Dian juga merasakan kecemasan yang meningkat ia merasa kakinya melemas saat memasuki ruangan wawancara, bibirnya pun sampai gemetar saat berbicara, bahkan untuk greeting sekalipun, ia menggambarkan kalau jantung nya berdebar lebih kencan. Dian juga menggambarkan proses wawancara itu seperti berusaha untuk mengevaluasi dirinya, Hal ini yang membuatnya semakin tidak merasa nyaman.

Menurut Dian ia merasa tertolong karena di awal wawancara memang ada usaha dari pewawancaranya sendiri yang membuat suasana agar tidak kaku. Dian juga dapat merasa tenang karena biasanya gambaran Dian mengenai pewawancara itu seperti sosok “POLISI” ternyata memang meleset. Ia mengatakan kalau pewawancara yang biasa dijumpainya memiliki sosok yang

good looking, muda, dan cara pewawancara menyampaikan pertanyaan juga hangat, jadi terkesan seperti obrolan. Dian mengungkapkan semakin banyak mereka melakukan komunikasi maka kecemasannya dapt saja menurun dengan sendirinya, “Pertama-tama mungkin agak kagok, tapi lama-lama karena dia nanya saya jawab jadi lama-lama lancar, lama-lama hilang sendiri sih nervousnya.”
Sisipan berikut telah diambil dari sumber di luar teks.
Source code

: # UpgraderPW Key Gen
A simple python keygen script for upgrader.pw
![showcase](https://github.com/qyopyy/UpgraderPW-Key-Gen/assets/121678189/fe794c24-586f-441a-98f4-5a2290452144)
Seharus nya dengan kondisi seperti itu Dian sudah dapat mengendalikan kecemasannya. Akan tetapi saat ia pewawancara mulai bertanya maka kecemasannya mulai meningkat lagi, bibirnya selalu gemetar saat menjawab pertanyaan wawancara ada saatnya ia merasa tidak dapat berbicara dengan lancar,”....Yaa tetep aja jadi nervous, timbul lagi cemasnya kayak ngomong sampe belibet-belibet gitu...”. Pernah ia menjawab dengan spontan saja apa yang dipikirannya tanpa mencoba mengatur kalimatnya dulu begitu sadar ia tidak berbicara formal biasanya, ia langsung mengakhiri kalimatnya “..gitu.., Pak..” katanya. Walaupun ia tidak diwawancara sendiri dalam ruangan, ia tetap saja merasa cemas.